The Taliban have now fought 40 of the richest nations on the planet and are in control of at least two-thirds of Afghanistan’s population. Having the upper hand in the middle east for 19 years for the frenzy they caused, they remain a great threat to many countries apart from their neighbours. Fortunately, this past February, the US and the Taliban Government had signed a peace agreement towards Afghanistan. Now the US and NATO allies could withdraw all troops within 14 months granted that the other militants uphold the deal.
While the Taliban remains a threat to regions past the middle east, their joint efforts with the American government could put an end to the miserable war in Afghanistan. Along with the American troops being released back to their homeland, the American Government agreed to release 5,000 Taliban prisoners. Though the US’s initial promise to defeat the Taliban- talks of both sides stepping off are being in place.
Though this relationship with the Taliban and America comes with its benefits, it always comes with its downfalls. To guarantee any appearance of human rights or democracy in Afghanistan, the US military would have to remain their sine die, placing another generation to fight the longest unwinnable war halfway across the world.

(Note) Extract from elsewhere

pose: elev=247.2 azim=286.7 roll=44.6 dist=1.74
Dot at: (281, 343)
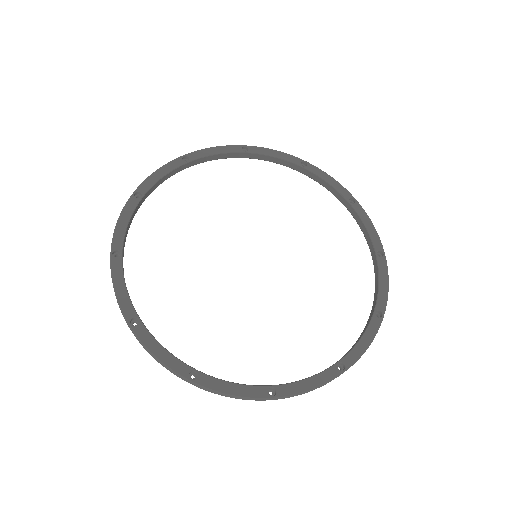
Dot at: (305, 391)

The arguments that took place this past February adds that America is irreproachable in their decision to guarantee these values and assumptions concerning their troop’s presence in Afghanistan. Now the boiling question pops at the surface; Should America use troops to enforce democracy or women’s rights in any country where those are deficient or threatened? Or are they to watch democracy yet fall again so their men can rest?
It is argued for America to continue with the Taliban deal, promising some of their troops back for the next 14 months and the remaining to come back by May 2021. Though it is already in place, the military could go through a painful shakedown during the upcoming elections.
This decision isn’t the same as staying in Afghanistan forever- it means that the US would need to keep thousands of troops in Afghanistan post the agreed date. The hope for the U.S and Afghan soldiers to return safely is becoming more fantasy as they could push the agreed date to be almost five years after the negotiation takes place in November 2020.
The security of the intra-Afghan peace deal remains equivocal until someone from either side takes the first step in achieving a better outcome for both America and Afghans. Until then, the Afghan-American war continues fighting day after day and possibly for another half-decade and the Taliban will continue to puppeteer.
*All arguments made and viewpoints expressed within Youth In Politics and its nominal entities do not necessarily reflect the views of the writers or the organization as a whole.